Aarghh! Pilihan yang sulit! Bagaimana mungkin aku minta dia mengantarku masuk ke gerbang kost, tetapi aku nggak berani juga kalau harus turun sendiri.
"Balik!"
"Balik? Balik ke mana?"
"Ke mana aja! Yang penting pergi dari sini!"
Damar memiringkan tubuhnya.
"Pergi dari sini?"
"Iya, ke mana kek gitu! Yang penting nggak terlihat Andika!"
Meski dari sudut mata, jelas kutangkap seringai kecil di bibir Damar. Sudah pasti dia merasa lucu melihat aku kebingungan. Atau lebih tepatnya dia menertawakan sikapku yang tiba-tiba konyol, mungkin!
"Kamu mau kita ke mana?" tanyanya saat mobil sudah menjauh.

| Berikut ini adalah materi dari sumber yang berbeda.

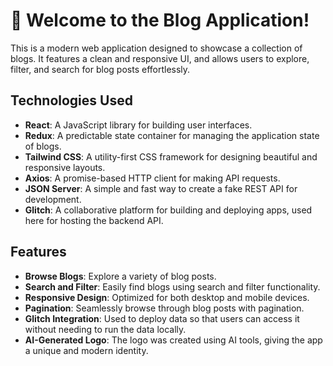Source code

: # 📝 Welcome to the Blog Application!

This is a modern web application designed to showcase a collection of blogs. It features a clean and responsive UI, and allows users to explore, filter, and search for blog posts effortlessly.

## Technologies Used

- **React**: A JavaScript library for building user interfaces.
- **Redux**: A predictable state container for managing the application state of blogs.
- **Tailwind CSS**: A utility-first CSS framework for designing beautiful and responsive layouts.
- **Axios**: A promise-based HTTP client for making API requests.
- **JSON Server**: A simple and fast way to create a fake REST API for development.
- **Glitch**: A collaborative platform for building and deploying apps, used here for hosting the backend API.

## Features

- **Browse Blogs**: Explore a variety of blog posts.
- **Search and Filter**: Easily find blogs using search and filter functionality.
- **Responsive Design**: Optimized for both desktop and mobile devices.
- **Pagination**: Seamlessly browse through blog posts with pagination.
- **Glitch Integration**: Used to deploy data so that users can access it without needing to run the data locally.
- **AI-Generated Logo**: The logo was created using AI tools, giving the app a unique and modern identity.
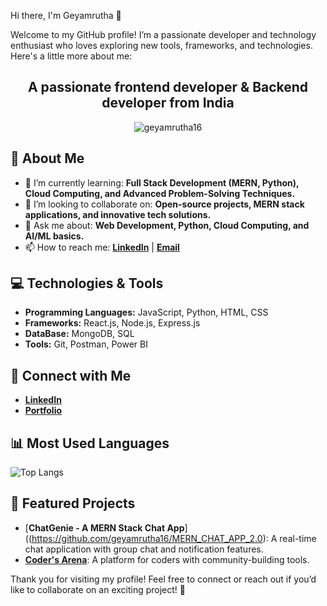 Hi there, I'm Geyamrutha 👋

Welcome to my GitHub profile! I’m a passionate developer and technology enthusiast who loves exploring new tools, frameworks, and technologies. Here's a little more about me:

<h2 align="center">A passionate frontend developer & Backend developer from India</h2>

<p align="center">
  <img src="https://komarev.com/ghpvc/?username=geyamrutha16&label=Profile%20views&color=0e75b6&style=flat" alt="geyamrutha16" />
</p>

## 🚀 About Me

- 🌱 I’m currently learning: **Full Stack Development (MERN, Python), Cloud Computing, and Advanced Problem-Solving Techniques.**
- 👯 I’m looking to collaborate on: **Open-source projects, MERN stack applications, and innovative tech solutions.**
- 💬 Ask me about: **Web Development, Python, Cloud Computing, and AI/ML basics.**
- 📫 How to reach me: **[LinkedIn](https://www.linkedin.com/in/geyamrutha-poluru)** | **[Email](mailto:geyamruthapoluru@gmail.com)**

## 💻 Technologies & Tools

- **Programming Languages:** JavaScript, Python, HTML, CSS
- **Frameworks:** React.js, Node.js, Express.js
- **DataBase:** MongoDB, SQL
- **Tools:** Git, Postman, Power BI

## 🔗 Connect with Me

- **[LinkedIn](https://www.linkedin.com/in/geyamrutha16)**
- **[Portfolio](https://lookbook-npru.onrender.com/)**

## 📊 Most Used Languages

![Top Langs](https://github-readme-stats.vercel.app/api/top-langs/?username=geyamrutha16&layout=compact&theme=radical)

## 📂 Featured Projects

- [**ChatGenie - A MERN Stack Chat App**]((https://github.com/geyamrutha16/MERN_CHAT_APP_2.0): A real-time chat application with group chat and notification features.
- [**Coder's Arena**](https://github.com/geyamrutha16/CODER-S-ARENA-2): A platform for coders with community-building tools.

Thank you for visiting my profile! Feel free to connect or reach out if you’d like to collaborate on an exciting project! 🚀

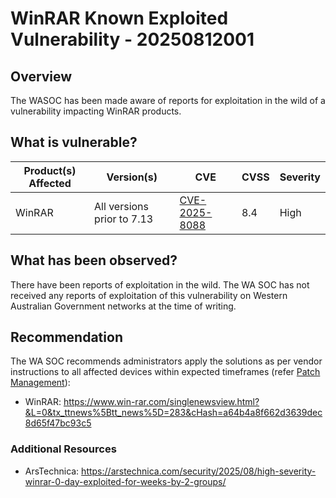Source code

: # WinRAR Known Exploited Vulnerability - 20250812001

## Overview

The WASOC has been made aware of reports for exploitation in the wild of a vulnerability impacting WinRAR products.

## What is vulnerable?

| Product(s) Affected | Version(s)                 | CVE                                                             | CVSS | Severity |
| ------------------- | -------------------------- | --------------------------------------------------------------- | ---- | -------- |
| WinRAR              | All versions prior to 7.13 | [CVE-2025-8088](https://nvd.nist.gov/vuln/detail/CVE-2025-8088) | 8.4  | High     |

## What has been observed?

There have been reports of exploitation in the wild.
The WA SOC has not received any reports of exploitation of this vulnerability on Western Australian Government networks at the time of writing.

## Recommendation

The WA SOC recommends administrators apply the solutions as per vendor instructions to all affected devices within expected timeframes (refer [Patch Management](../guidelines/patch-management.md)):

- WinRAR: <https://www.win-rar.com/singlenewsview.html?&L=0&tx_ttnews%5Btt_news%5D=283&cHash=a64b4a8f662d3639dec8d65f47bc93c5>

### Additional Resources

- ArsTechnica: <https://arstechnica.com/security/2025/08/high-severity-winrar-0-day-exploited-for-weeks-by-2-groups/>
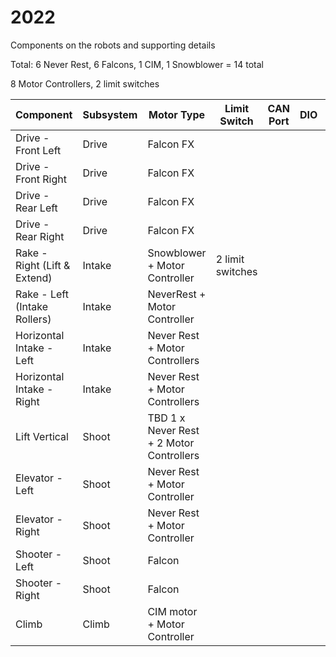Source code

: # 2022

Components on the robots and supporting details

Total:
6 Never Rest, 6 Falcons, 1 CIM, 1 Snowblower = 14 total

8 Motor Controllers, 2 limit switches

| Component | Subsystem | Motor Type | Limit Switch | CAN Port | DIO | PWM | Notes |
| --------- | ---------- | ---------- | ------------ | -------- | ----| --- | ----- |
| Drive - Front Left    | Drive | Falcon FX
| Drive - Front Right    | Drive | Falcon FX
| Drive - Rear Left    | Drive |Falcon FX
| Drive - Rear Right    | Drive |Falcon FX
| Rake - Right (Lift & Extend) | Intake |Snowblower + Motor Controller | 2 limit switches  
| Rake - Left (Intake Rollers)  | Intake |NeverRest + Motor Controller
| Horizontal Intake - Left   | Intake |Never Rest + Motor Controllers
| Horizontal Intake - Right  | Intake |Never Rest + Motor Controllers
| Lift Vertical      | Shoot | TBD  1 x Never Rest + 2 Motor Controllers 
| Elevator - Left | Shoot| Never Rest + Motor Controller
| Elevator - Right | Shoot | Never Rest + Motor Controller
| Shooter - Left  | Shoot | Falcon
| Shooter - Right  | Shoot| Falcon
| Climb   | Climb|  CIM motor + Motor Controller

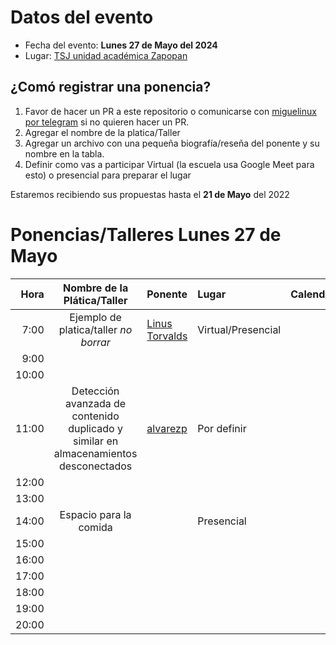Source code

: # Datos del evento

* Fecha del evento: **Lunes 27 de Mayo del 2024**
* Lugar: [TSJ unidad académica Zapopan](https://goo.gl/maps/8fyaXKKnY9jaHaXB8)

## ¿Comó registrar una ponencia?

1. Favor de hacer un PR a este repositorio o comunicarse con
   [miguelinux por telegram](https://t.me/miguelinux) si no quieren
   hacer un PR.
2. Agregar el nombre de la platica/Taller
3. Agregar un archivo con una pequeña biografía/reseña del ponente
   y su nombre en la tabla.
4. Definir como vas a participar Virtual (la escuela usa Google Meet para esto)
   o presencial para preparar el lugar

Estaremos recibiendo sus propuestas hasta el **21 de Mayo** del 2022

# Ponencias/Talleres Lunes 27 de Mayo

| Hora  | Nombre de la Plática/Taller | Ponente |  Lugar   | Calendario |
| ---:  |           :---:             | :---    |  :---    |    :---:   |
|  7:00 | Ejemplo de platica/taller _no borrar_ | [Linus Torvalds](../FLISoL2022/torvalds.md) | Virtual/Presencial |  |
|  9:00 |                             |         |          |            |
| 10:00 |                             |         |          |            |
| 11:00 |  Detección avanzada de contenido duplicado y similar en almacenamientos desconectados | [alvarezp](alvarezp.md) | Por definir |            |
| 12:00 |                             |         |          |            |
| 13:00 |                             |         |          |            |
| 14:00 |   Espacio para la comida    |         |Presencial|            |
| 15:00 |                             |         |          |            |
| 16:00 |                             |         |          |            |
| 17:00 |                             |         |          |            |
| 18:00 |                             |         |          |            |
| 19:00 |                             |         |          |            |
| 20:00 |                             |         |          |            |

<!-- modeline
 vi: ts=8 sw=4 sts=4 et spl=es spell
-->
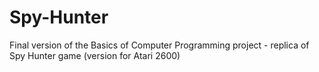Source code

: # Spy-Hunter
Final version of the Basics of Computer Programming project - replica of Spy Hunter game (version for Atari 2600)
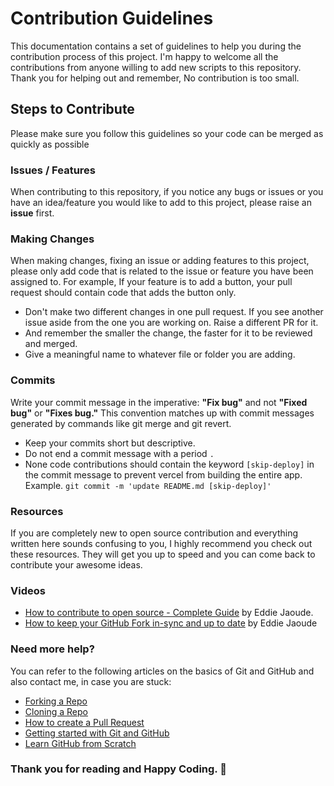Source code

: # Contribution Guidelines

This documentation contains a set of guidelines to help you during the contribution process of this project. I'm happy to welcome all the contributions from anyone willing to add new scripts to this repository. Thank you for helping out and remember, No contribution is too small.

## Steps to Contribute

Please make sure you follow this guidelines so your code can be merged as quickly as possible

### Issues / Features 

When contributing to this repository, if you notice any bugs or issues or you have an idea/feature you would like to add to this project, please raise an **issue** first.

### Making Changes

When making changes, fixing an issue or adding features to this project, please only add code that is related to the issue or feature you have been assigned to. For example, If your feature is to add a button, your pull request should contain code that adds the button only.

- Don't make two different changes in one pull request. If you see another issue aside from the one you are working on. Raise a different PR for it.
- And remember the smaller the change, the faster for it to be reviewed and merged.
- Give a meaningful name to whatever file or folder you are adding.

### Commits

Write your commit message in the imperative: **"Fix bug"** and not **"Fixed bug"** or **"Fixes bug."** This convention matches up with commit messages generated by commands like git merge and git revert.

- Keep your commits short but descriptive.
- Do not end a commit message with a period `.`
- None code contributions should contain the keyword `[skip-deploy]` in the commit message to prevent vercel from building the entire app. Example. `git commit -m 'update README.md [skip-deploy]'`

### Resources

If you are completely new to open source contribution and everything written here sounds confusing to you, I highly recommend you check out these resources. They will get you up to speed and you can come back to contribute your awesome ideas.

### Videos

- <a href="https://www.youtube.com/watch?v=yzeVMecydCE&t=355s" target="_blank">How to contribute to open source - Complete Guide</a> by Eddie Jaoude.
- <a href="https://www.youtube.com/watch?v=f90683yjtyE">How to keep your GitHub Fork in-sync and up to date</a> by Eddie Jaoude

### Need more help?

You can refer to the following articles on the basics of Git and GitHub and also contact me, in case you are stuck:

- <a href="https://help.github.com/en/github/getting-started-with-github/fork-a-repo">Forking a Repo</a>
- <a href="https://help.github.com/en/desktop/contributing-to-projects/creating-an-issue-or-pull-request">Cloning a Repo</a>
- <a href="https://opensource.com/article/19/7/create-pull-request-github">How to create a Pull Request</a>
- <a href="https://towardsdatascience.com/getting-started-with-git-and-github-6fcd0f2d4ac6">Getting started with Git and GitHub</a>
- <a href="https://lab.github.com/githubtraining/introduction-to-github">Learn GitHub from Scratch</a>

### Thank you for reading and Happy Coding. 🤩
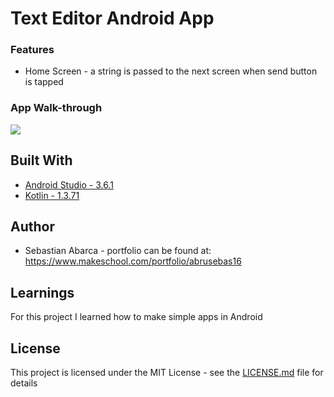 # Text Editor Android App

### Features 
* Home Screen - a string is passed to the next screen when send button is tapped

### App Walk-through
![](ezgif.com-video-to-gif.gif)

## Built With
* [Android Studio - 3.6.1](https://developer.android.com/studio) 
* [Kotlin - 1.3.71](https://kotlinlang.org/) 

## Author
* Sebastian Abarca - portfolio can be found at:
https://www.makeschool.com/portfolio/abrusebas16

## Learnings

For this project I learned how to make simple apps in Android

## License

This project is licensed under the MIT License - see the [LICENSE.md](LICENSE.md) file for details

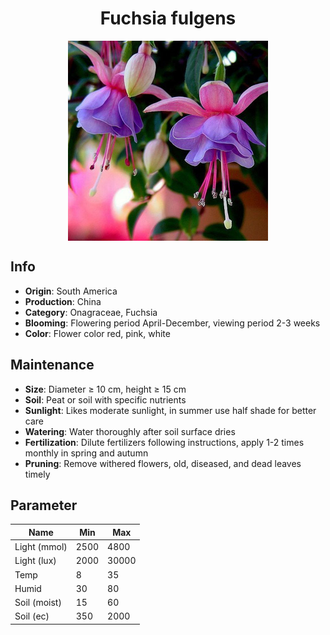 <h1 align='center'>Fuchsia fulgens</h1>
<p align="center">
    <img 
        align='center'
        width='320'
        src="../images/fuchsia fulgens.png" 
        alt='Fuchsia fulgens' />
</p>

## Info

 - **Origin**: South America
 - **Production**: China
 - **Category**: Onagraceae, Fuchsia
 - **Blooming**: Flowering period April-December, viewing period 2-3 weeks
 - **Color**: Flower color red, pink, white

## Maintenance

 - **Size**: Diameter ≥ 10 cm, height ≥ 15 cm
 - **Soil**: Peat or soil with specific nutrients
 - **Sunlight**: Likes moderate sunlight, in summer use half shade for better care
 - **Watering**: Water thoroughly after soil surface dries
 - **Fertilization**: Dilute fertilizers following instructions, apply 1-2 times monthly in spring and autumn
 - **Pruning**: Remove withered flowers, old, diseased, and dead leaves timely

## Parameter

| Name         | Min  | Max   |
|--------------|------|-------|
| Light (mmol) | 2500 | 4800  |
| Light (lux)  | 2000 | 30000 |
| Temp         | 8    | 35    |
| Humid        | 30   | 80    |
| Soil (moist) | 15   | 60    |
| Soil (ec)    | 350  | 2000  |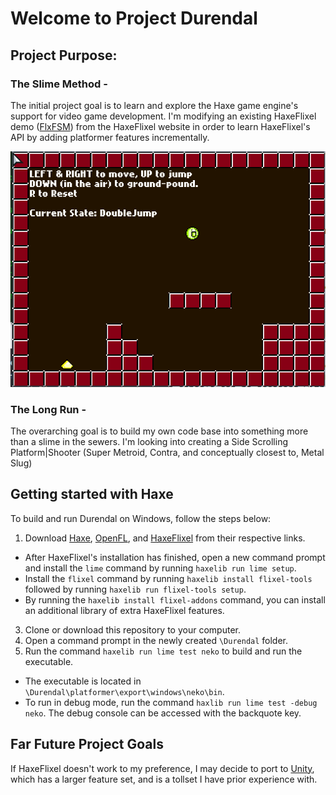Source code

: # Welcome to Project Durendal

## Project Purpose:
### The Slime Method -
The initial project goal is to learn and explore the Haxe game engine's support for video game development. I'm modifying an existing HaxeFlixel demo ([FlxFSM](http://haxeflixel.com/demos/FlxFSM/)) from the HaxeFlixel website in order to learn HaxeFlixel's API by adding platformer features incrementally. 

![reSlime](/docs/slimeAlpha01.png?raw=true)


### The Long Run -
The overarching goal is to build my own code base into something more than a slime in the sewers. I'm looking into creating a Side Scrolling Platform|Shooter (Super Metroid, Contra, and conceptually closest to, Metal Slug)

## Getting started with Haxe

To build and run Durendal on Windows, follow the steps below:

1. Download [Haxe](http://haxe.org/download/), [OpenFL](http://www.openfl.org/learn/docs/getting-started/), and [HaxeFlixel](http://haxeflixel.com/download/) from their respective links.
  * After HaxeFlixel's installation has finished, open a new command prompt and install the `lime` command by running `haxelib run lime setup`.
  * Install the `flixel` command by running `haxelib install flixel-tools` followed by running `haxelib run flixel-tools setup`.
  * By running the `haxelib install flixel-addons` command, you can install an additional library of extra HaxeFlixel features.
3. Clone or download this repository to your computer.	
4. Open a command prompt in the newly created `\Durendal` folder.
5. Run the command `haxelib run lime test neko` to build and run the executable.
  * The executable is located in `\Durendal\platformer\export\windows\neko\bin`.
  * To run in debug mode, run the command `haxlib run lime test -debug neko`. The debug console can be accessed with the backquote key.

## Far Future Project Goals
If HaxeFlixel doesn't work to my preference, I may decide to port to [Unity](https://store.unity.com/download/thank-you?thank-you=personal&os=win&nid=237), which has a larger feature set, and is a tollset I have prior experience with.

### 
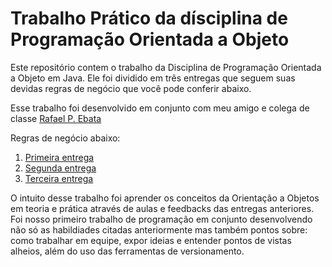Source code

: # Trabalho Prático da dísciplina de Programação Orientada a Objeto

Este repositório contem o trabalho da Disciplina de Programação Orientada a Objeto em Java. Ele foi dividido em três entregas que seguem suas devidas regras de negócio que você pode conferir abaixo.

Esse trabalho foi desenvolvido em conjunto com meu amigo e colega de classe [Rafael P. Ebata](https://github.com/ebata-rafael)

Regras de negócio abaixo:

1. [Primeira entrega](https://drive.google.com/file/d/1Y1_zXGO0Pyy0wpS2luE3m6P-b_zZpynG/view?usp=sharing)
2. [Segunda entrega](https://drive.google.com/file/d/1v0BShgLqYx3WTOAbI6Oz2OiRJ9AIh0Xs/view?usp=sharing)
3. [Terceira entrega](https://drive.google.com/file/d/1Gqz2bIhLJtsNW0iPKW_1Wr6JQFyuyL6p/view?usp=sharing)

O intuito desse trabalho foi aprender os conceitos da Orientação a Objetos em teoria e prática através de aulas e feedbacks das entregas anteriores. Foi nosso primeiro trabalho de programação em conjunto desenvolvendo não só as habildiades citadas anteriormente mas também pontos sobre: como trabalhar em equipe, expor ideias e entender pontos de vistas alheios, além do uso das ferramentas de versionamento.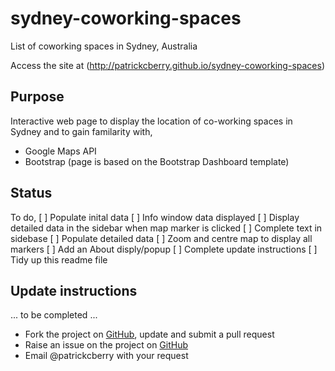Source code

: # sydney-coworking-spaces
List of coworking spaces in Sydney, Australia

Access the site at (http://patrickcberry.github.io/sydney-coworking-spaces)

## Purpose
Interactive web page to display the location of co-working spaces in Sydney and 
to gain familarity with,
+ Google Maps API
+ Bootstrap (page is based on the Bootstrap Dashboard template)

## Status

To do,
[ ] Populate inital data 
[ ] Info window data displayed
[ ] Display detailed data in the sidebar when map marker is clicked
[ ] Complete text in sidebase
[ ] Populate detailed data
[ ] Zoom and centre map to display all markers
[ ] Add an About disply/popup
[ ] Complete update instructions
[ ] Tidy up this readme file

## Update instructions

... to be completed ...
+ Fork the project on [GitHub](https://github.com/patrickcberry/sydney-coworking-spaces), update and submit a pull request
+ Raise an issue on the project on [GitHub](https://github.com/patrickcberry/sydney-coworking-spaces)
+ Email @patrickcberry with your request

Meski lega sudah tak lagi terdeteksi oleh Andika, tetapi kini justru aku yang bingung hendak ke mana. Oh my God! Apa yang harus aku katakan? Apa mungkin aku bilang ke dia lebih baik saat ini berada di rumahnya? Ah, tidak tidak! Pikiran macam apa ini? Akan tetapi, jika aku tak tahu hendak ke mana, bukannya itu akan semakin merepotkan Damar? Sementara malam terus merangkak dan dia butuh istirahat dan Shanum juga butuh papanya?
"Aku ...."
"Iya. Kemana?"
"Ke ...."
"Kamu bisa bermalam di rumahku, kalau kamu mau."
Akhirnya aku harus menurunkan rasa gengsi untuk mengiyakan tawarannya kali ini.
"Gimana? Mau?"
Aku mengangguk, dan gak lupa mengucapkan terima kasih.
"No problem, that's what friends are for, right?"
Teman? Iya, teman. Duh, Kania! Apa lagi yang kamu pikirkan?
"Oke, kita mampir makan malam dulu. Kamu lapar juga, 'kan?"
Duh! Ternyata dia mendengar suara perutku. Ya, Tuhan! kemana disembunyikan mukaku yang kurasa telah berubah merah ini?
"Mau makan di mana?" Kembali dia bertanya.
"Terserah."
Tawa Damar pecah mendengar jawabanku. Sungguh! Baru kali ini pria itu tertawa lepas seperti ini. Dia yang selama kupikir ini pelit bicara dan sangat menjaga image, tetapi malam ini seketika semua persangkaanku lenyap.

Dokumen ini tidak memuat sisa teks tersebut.